Government borrowing

Government borrowing

  • The government will borrow Rs 5.03 lakh crore in the second half of the current fiscal to fund the revenue gap for reviving the pandemic-hit economy.
  • During the first half, the government has raised Rs 7.02 lakh crore by issuing bonds.


  • The government raises money from the market to fund its fiscal deficit through dated securities and treasury bills.
  • The Budget has pegged fiscal deficit at 6.8 per cent for the current fiscal, down from 9.5 per cent of the GDP projected for FY21.

What is government borrowing?

  • Borrowing is a loan taken by the government and falls under capital receipts in the Budget document.
  • Usually, the Government borrows through the issue of government securities called G-secs and Treasury Bills.
  • How does increased government borrowing affect government finances?
  • Bulk of the government’s fiscal deficit comes from its interest obligation on past debt.
  • If the government resorts to larger borrowings, more than what it has projected, then its interest costs also go up risking higher fiscal deficit. That hurts government’s finances.
  • Larger borrowing programme means that the public debt will go up and especially at a time when the GDP growth is subdued, it will lead to a higher debt-to-GDP ratio.

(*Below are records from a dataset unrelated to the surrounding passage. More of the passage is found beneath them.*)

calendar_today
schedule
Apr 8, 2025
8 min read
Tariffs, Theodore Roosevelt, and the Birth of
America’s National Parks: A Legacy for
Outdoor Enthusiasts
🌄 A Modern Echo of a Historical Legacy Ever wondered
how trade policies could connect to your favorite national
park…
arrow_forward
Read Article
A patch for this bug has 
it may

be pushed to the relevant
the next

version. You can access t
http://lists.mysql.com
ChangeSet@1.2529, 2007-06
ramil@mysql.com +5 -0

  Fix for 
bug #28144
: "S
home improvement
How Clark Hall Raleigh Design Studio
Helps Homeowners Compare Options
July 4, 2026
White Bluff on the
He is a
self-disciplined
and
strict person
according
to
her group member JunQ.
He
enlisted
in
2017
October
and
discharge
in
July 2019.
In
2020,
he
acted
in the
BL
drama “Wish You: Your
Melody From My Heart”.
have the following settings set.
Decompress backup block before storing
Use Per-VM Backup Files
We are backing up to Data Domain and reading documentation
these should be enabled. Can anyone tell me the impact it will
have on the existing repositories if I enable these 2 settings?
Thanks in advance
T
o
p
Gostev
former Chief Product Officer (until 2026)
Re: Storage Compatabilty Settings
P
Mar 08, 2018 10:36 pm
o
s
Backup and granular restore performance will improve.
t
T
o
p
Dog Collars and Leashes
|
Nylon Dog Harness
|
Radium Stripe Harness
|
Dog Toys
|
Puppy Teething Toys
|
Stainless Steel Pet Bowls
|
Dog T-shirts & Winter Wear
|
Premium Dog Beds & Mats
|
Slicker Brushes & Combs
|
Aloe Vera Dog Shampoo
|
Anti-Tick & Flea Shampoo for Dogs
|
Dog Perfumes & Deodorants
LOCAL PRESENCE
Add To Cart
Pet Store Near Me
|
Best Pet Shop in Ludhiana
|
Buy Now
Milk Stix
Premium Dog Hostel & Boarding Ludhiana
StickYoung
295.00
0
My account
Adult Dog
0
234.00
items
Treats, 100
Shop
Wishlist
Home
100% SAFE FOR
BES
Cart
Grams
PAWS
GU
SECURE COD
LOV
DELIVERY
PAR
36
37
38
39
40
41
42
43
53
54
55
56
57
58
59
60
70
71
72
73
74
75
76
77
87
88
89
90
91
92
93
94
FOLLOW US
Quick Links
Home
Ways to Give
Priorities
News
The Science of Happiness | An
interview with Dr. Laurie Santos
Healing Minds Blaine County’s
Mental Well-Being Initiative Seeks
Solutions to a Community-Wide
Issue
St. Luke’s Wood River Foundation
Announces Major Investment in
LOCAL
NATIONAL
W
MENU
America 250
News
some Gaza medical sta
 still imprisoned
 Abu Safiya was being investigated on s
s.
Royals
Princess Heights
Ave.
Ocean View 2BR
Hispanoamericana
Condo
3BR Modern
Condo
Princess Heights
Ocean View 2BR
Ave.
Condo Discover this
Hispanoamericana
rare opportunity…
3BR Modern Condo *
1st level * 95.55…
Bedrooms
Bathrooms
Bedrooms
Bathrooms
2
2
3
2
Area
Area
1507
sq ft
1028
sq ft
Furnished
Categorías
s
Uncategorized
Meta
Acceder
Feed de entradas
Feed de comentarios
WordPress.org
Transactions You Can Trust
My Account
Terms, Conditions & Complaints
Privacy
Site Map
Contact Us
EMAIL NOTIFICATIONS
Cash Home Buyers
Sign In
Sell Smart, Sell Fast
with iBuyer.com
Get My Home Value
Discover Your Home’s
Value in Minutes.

What are Off-budget borrowings?

  • Off-budget borrowings are loans that are taken not by the Centre directly, but by another public institution which borrows on the directions of the central government.
  • Such borrowings are used to fulfil the government’s expenditure needs.
  • But since the liability of the loan is not formally on the Centre, the loan is not included in the national fiscal deficit.
  • This helps keep the country’s fiscal deficit within acceptable limits.